Disable Local Authentication

Once you’re sure that OpenID Connect works as expected, disable local authentication by navigating to Settings > Security and disabling Local Auth.

Maintenance & Troubleshooting

Upgrading Postgres

Minor Upgrade

You can perform a minor upgrade by switching to a newer Docker image. However, after starting the new version you’ll see warnings like the following:

WARNING:  database "postgres" has a collation version mismatch
DETAIL:  The database was created using collation version 2.31, but the operating system provides version 2.36.
HINT:  Rebuild all objects in this database that use the default collation and run ALTER DATABASE postgres REFRESH COLLATION VERSION, or build PostgreSQL with the right library version.

To fix that, connect to the database container’s shell and execute some SQL commands:

$ docker exec -it firezone-postgres bash

$ psql -U postgres -d firezone
$ reindex database firezone;
$ alter database firezone refresh collation version;

$ psql -U postgres -d postgres
$ reindex database postgres;
$ alter database postgres refresh collation version;

$ psql -U postgres -d template1
$ reindex database template1;
$ alter database template1 refresh collation version;

Major Upgrade

Sadly, the process for performing major upgrades is unnecessarily convolued.

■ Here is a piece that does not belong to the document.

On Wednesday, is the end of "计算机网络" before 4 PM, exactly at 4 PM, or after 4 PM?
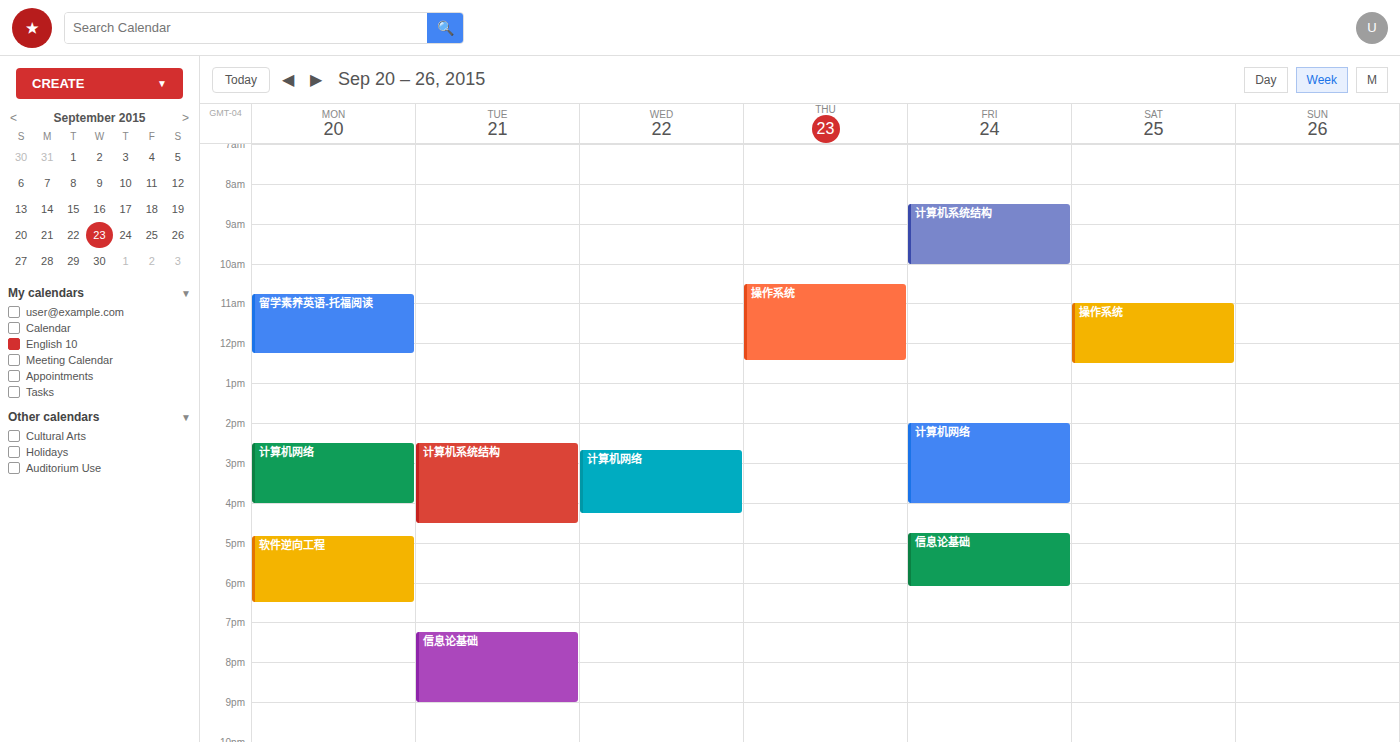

It’ not sufficient to simply switch to a newer Docker image. I found these instructions that look promising (untested!).

Interactive Shell in the Firezone Container

Run the following to get an interactive shell in the Firezone container for troubleshooting:

$ docker exec -it firezone sh

Changelog

2024-04-14

• Removed the version from docker-compose.yml; a warning mentions that it’s obsolete.

2024-03-17

Updated Configuration for Authelia 4.38

The following Authelia settings need to be changed or updated:

• Rename oidc.clients.id to oidc.clients.client_id.
• Rename oidc.clients.description to oidc.clients.client_name.
• Rename oidc.clients.secret to oidc.clients.client_secret.
• Rename userinfo_signing_algorithm to userinfo_signed_response_alg.
• Add token_endpoint_auth_method: client_secret_post.